Bottom line - If you buy a game from GOG, download the offline installer then vanish never to look at the store again, GOG won't make any more profit from you, but at the very least you also won't be imposing any regular costs on them in future. Same definitely isn't true of Cloud Storage, and when you're buying only 2.5 games per year here on average (OP has just 26 games on an 11 year old account) and maxing out cloud storage, whatever profit they made in game sales is almost certainly being more than wiped out via annual cloud storage hosting costs.
Reading between the lines the real problem GOG has isn't a few well known forum regulars with +2,000 GOG collections who more than pay for their cloud save usage, it's those who buy only a handful of games here (quite a few accounts I've seen are just 1-2 game accounts with only CDPR titles like Witcher 3, Cyberpunk 2077), then spend little more here after that to pay for the next decade's cloud storage after they stop shopping here. I'm pretty sure that's the underlying reasoning behind 200MB per game (rather than 10GB per account).
Fair points, though we don't have enough facts to go on, only speculation based on personal observation. It could be true, but might not be. I personally presumed enough of us bought enough games to cover those who haven't. Especially, as I suspect many like me, don't even use Cloud Storage.

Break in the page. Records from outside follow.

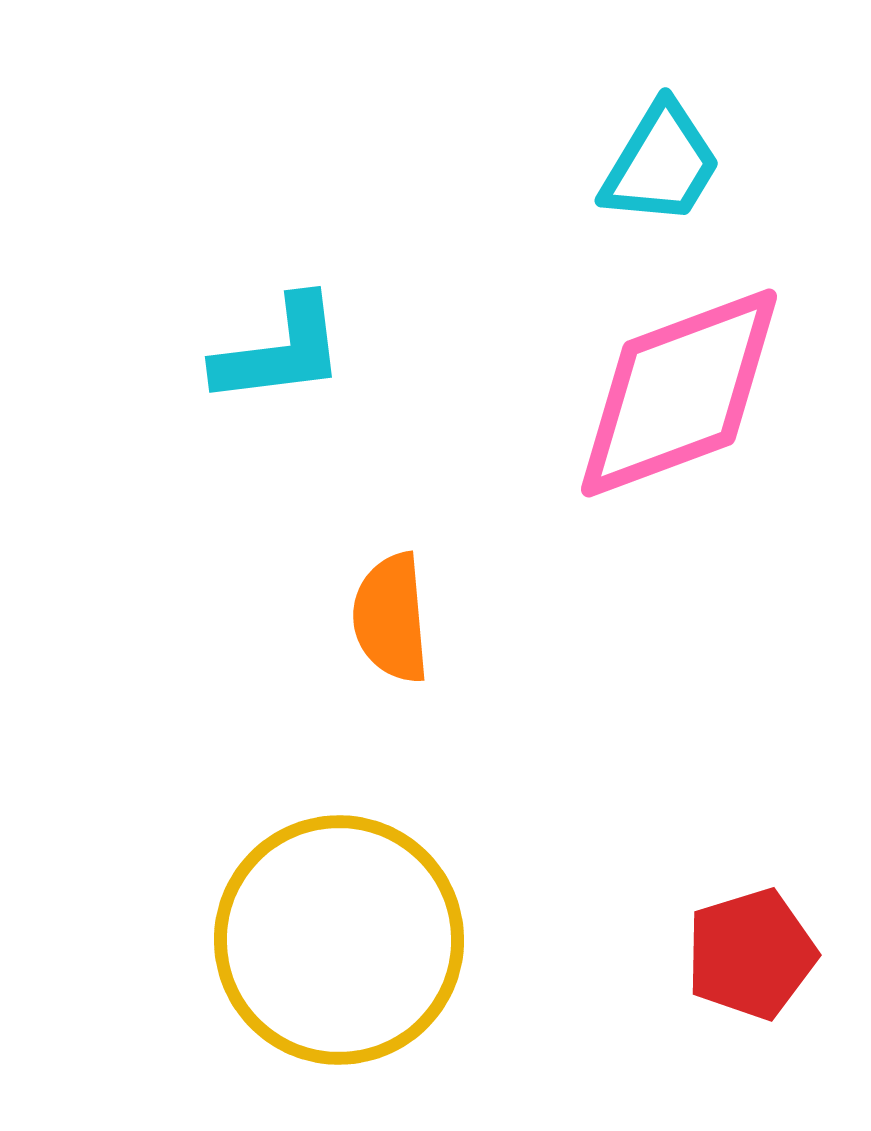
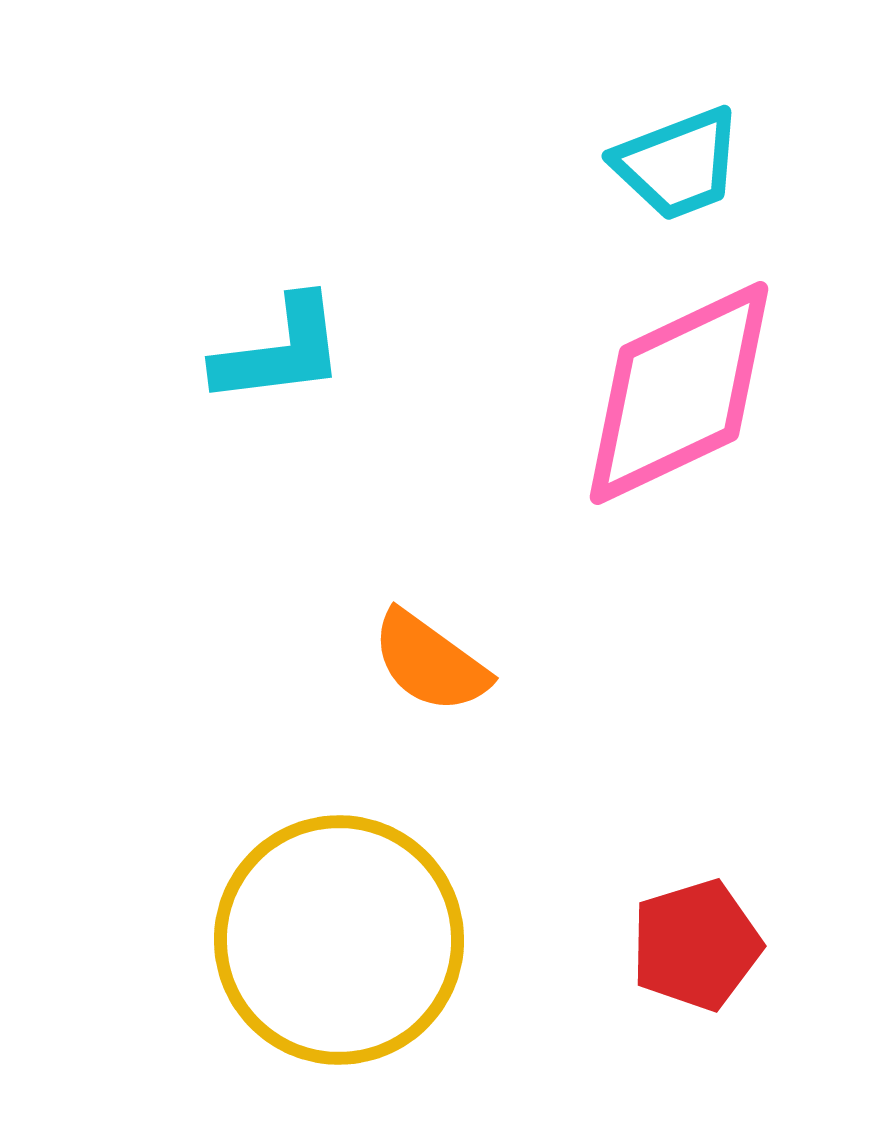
cyan trapezoid: moved 17 px right; rotated 38 degrees clockwise
pink diamond: rotated 5 degrees counterclockwise
orange semicircle: moved 39 px right, 44 px down; rotated 49 degrees counterclockwise
red pentagon: moved 55 px left, 9 px up
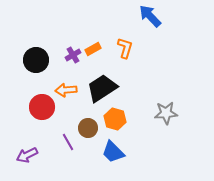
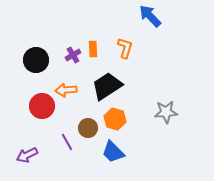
orange rectangle: rotated 63 degrees counterclockwise
black trapezoid: moved 5 px right, 2 px up
red circle: moved 1 px up
gray star: moved 1 px up
purple line: moved 1 px left
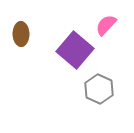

Though it would be true, I suspect, that GOG sell to many more gamers now, many of whom, probably most, who don't particularly care about DRM-Free, and who just use the direct Download & Install option of Galaxy. There could be a lot of GOG customers like that, perhaps the majority, and they only have a handful of games each at GOG.
Without GOG actively promoting Offline Installers, most gamers who come to GOG's shores, are probably using GOG much like they use Steam, via the client. And that does not bode well, in my opinion, for GOG's long term survival.
GOG's survival would surely rely on customers coming back to GOG time and time again, and buying games, not those who just buy a handful, as high in numbers as they might be, they will only help GOG short term, and like has been claimed likely incur costs greater than profits.
Many who come here, seem to think it is GOG versus Steam, when it can never be so. Steam are just too big, and don't have the issues and restrictions that GOG have. The only store that can take on a behemoth like Steam is Epic and currently they are doing all the right things, which by necessity is a long and slow process.